Victor Davis Hanson’s “Productive Classes”

It’s always interesting to watch a pundit venture from his field of “expertise.” Scratch a bit beneath the surface, and anywhere outside of their expertise they tend to be rabid ideologues. Every virtue they bring to their perspective on what they are an expert in vanishes. Generalists on the other hand seem to bring the same worldview to everything – whatever it may be. (My goal with this blog is to be a rather amiable generalist.)

For example, Victor Davis Hanson is an expert on ancient warfare. However, he wrote last week a column in the National Review about the “war” on the “wannabe rich.” His evidence of such a war is based on the idea that someone who is extremely wealthy has far more money than he or she needs – and so, increased taxes don’t hurt them much. Which is, of course, the entire basis for the progressive taxation that Hanson is trying to reject – that money beyond a certain base of income serves little use. The utility of more income for someone making $500,000 a year is undoubtedly less then for someone making $50,000.

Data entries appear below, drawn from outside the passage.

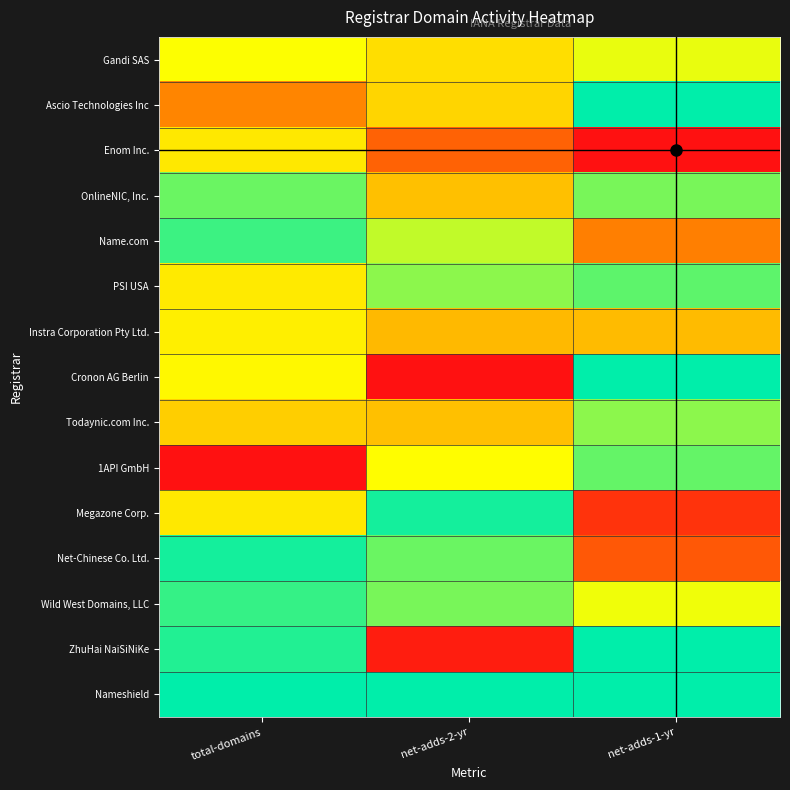

At how many categories does at least one series exceed 0?

3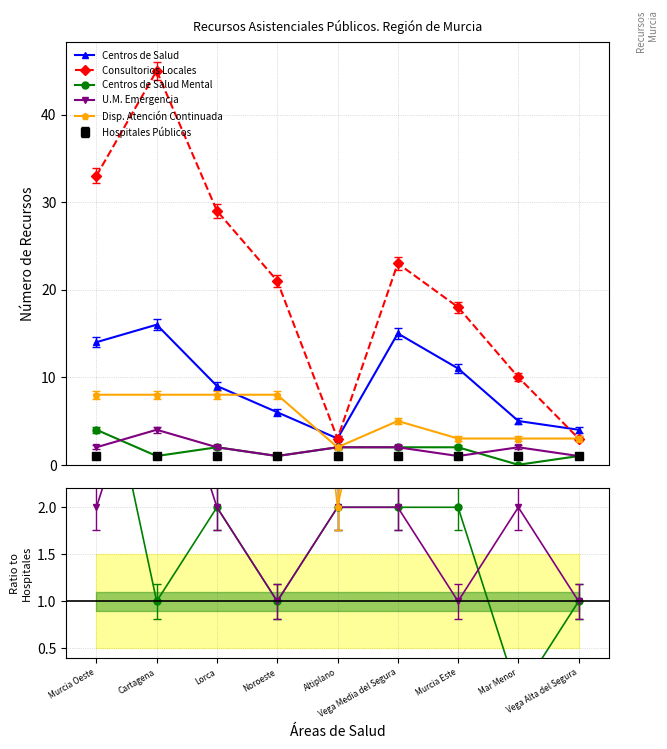

Is the value of U.M. Emergencia at Lorca greater than the value of Consultorios Locales at Vega Media del Segura?

No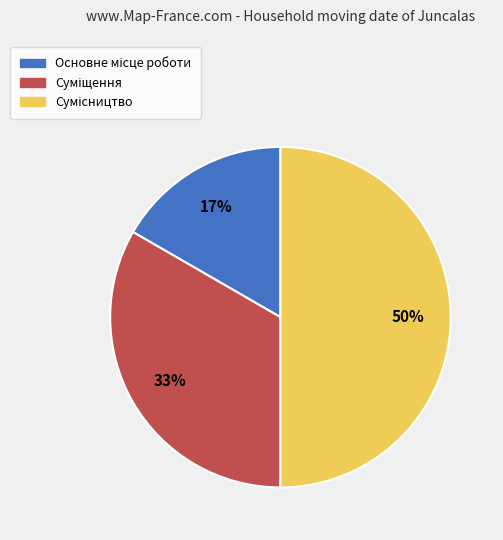

To the nearest percent, what is the difference between the largest and smallest slice percentages?

33%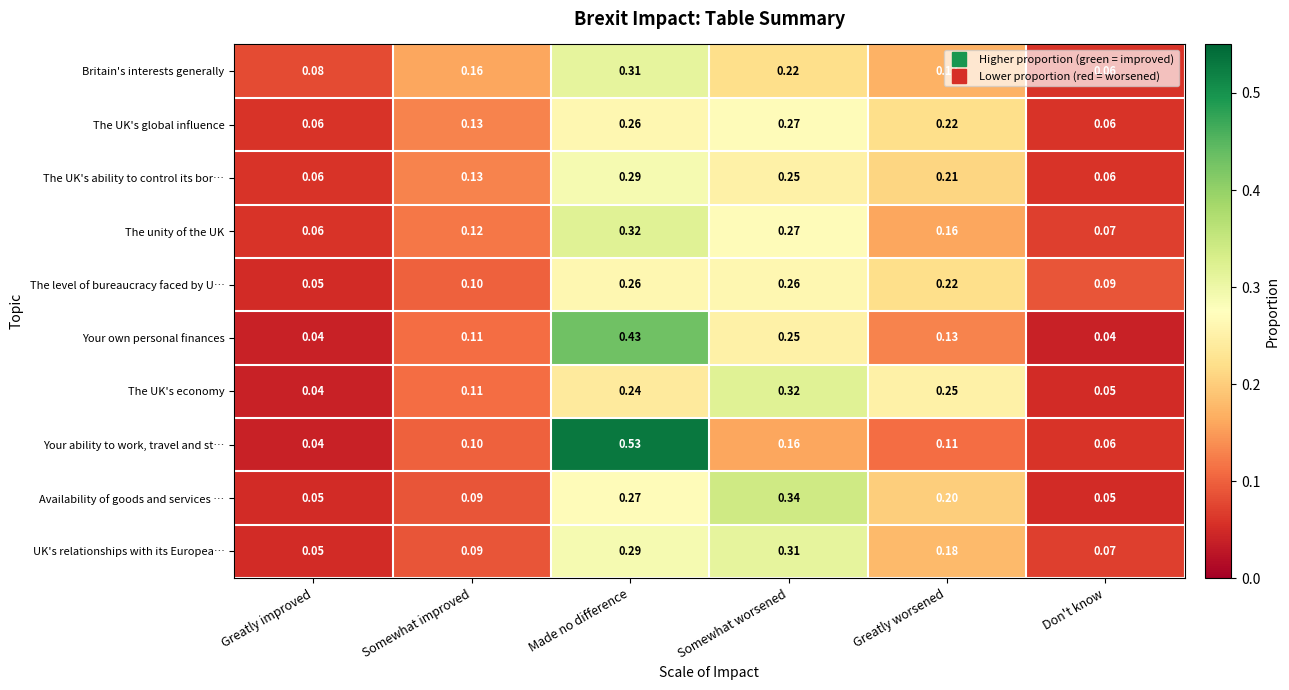

Which category has the highest value in the Your ability to work, travel and st… series?

Made no difference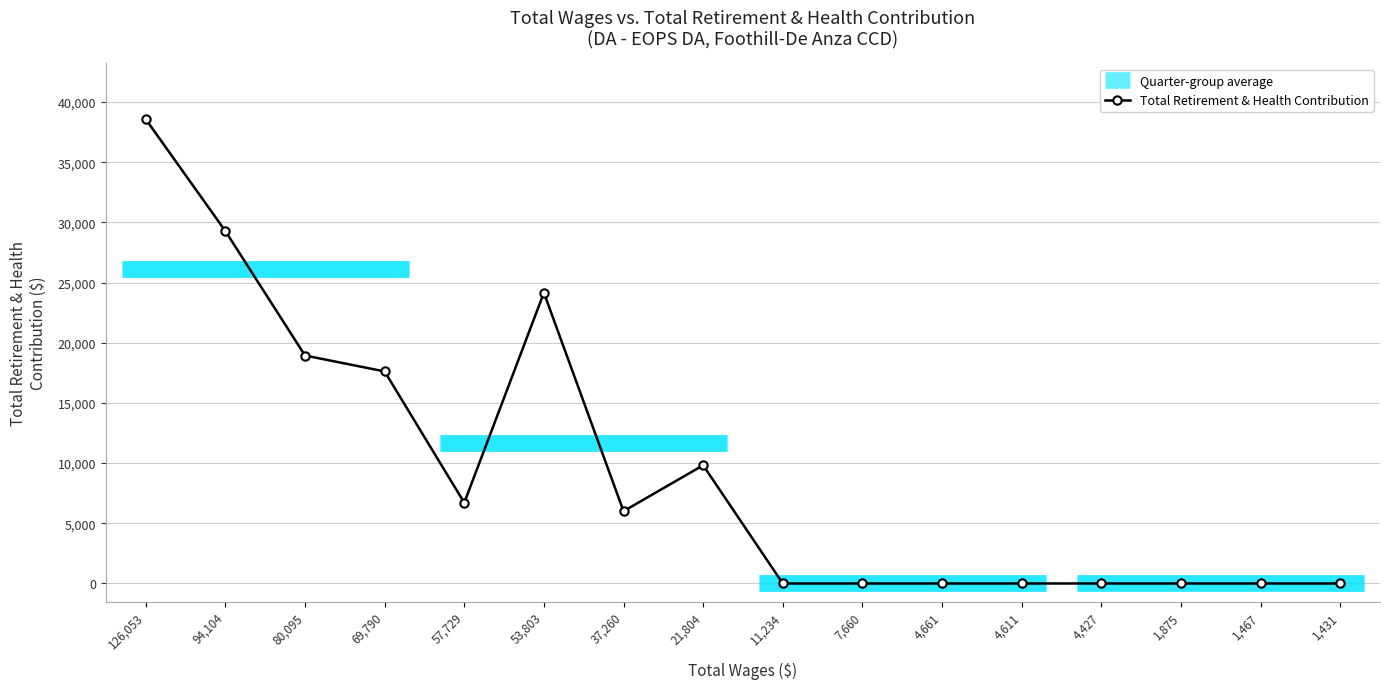

How many data points does each series have?

16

Hanson also attempts to play the populist card in the class struggle between the “haves” and the “have mores” – or the “haves” and the “have yachts.” According to Hanson, those making between $200,000 and $500,000 are the “productive classes who want to be rich” (the 95% of Americans making less are not mentioned) and those making more are the corrupt elites. It’s a rather interesting view – quite Randian in its conclusion: “continue to punish and demonize [the productive classes], and the country will grind to a halt – as we are seeing now.”

More mature libertarians and conservatives often look at Rand through the somewhat rosy lens of adolescence when they first discovered her – but they find her theories to be fundamentally lacking. Hanson though seems to still view the world through this adolescent lens – and doesn’t realize how it sounds to claim that those who are still making $500,000 in the midst of this recession are deliberately grinding the economy to a halt because they feel demonized and burdened by paying a slightly higher percentage of their taxes than they did a few years ago (but still less than they did under Clinton, Bush I, or Reagan.)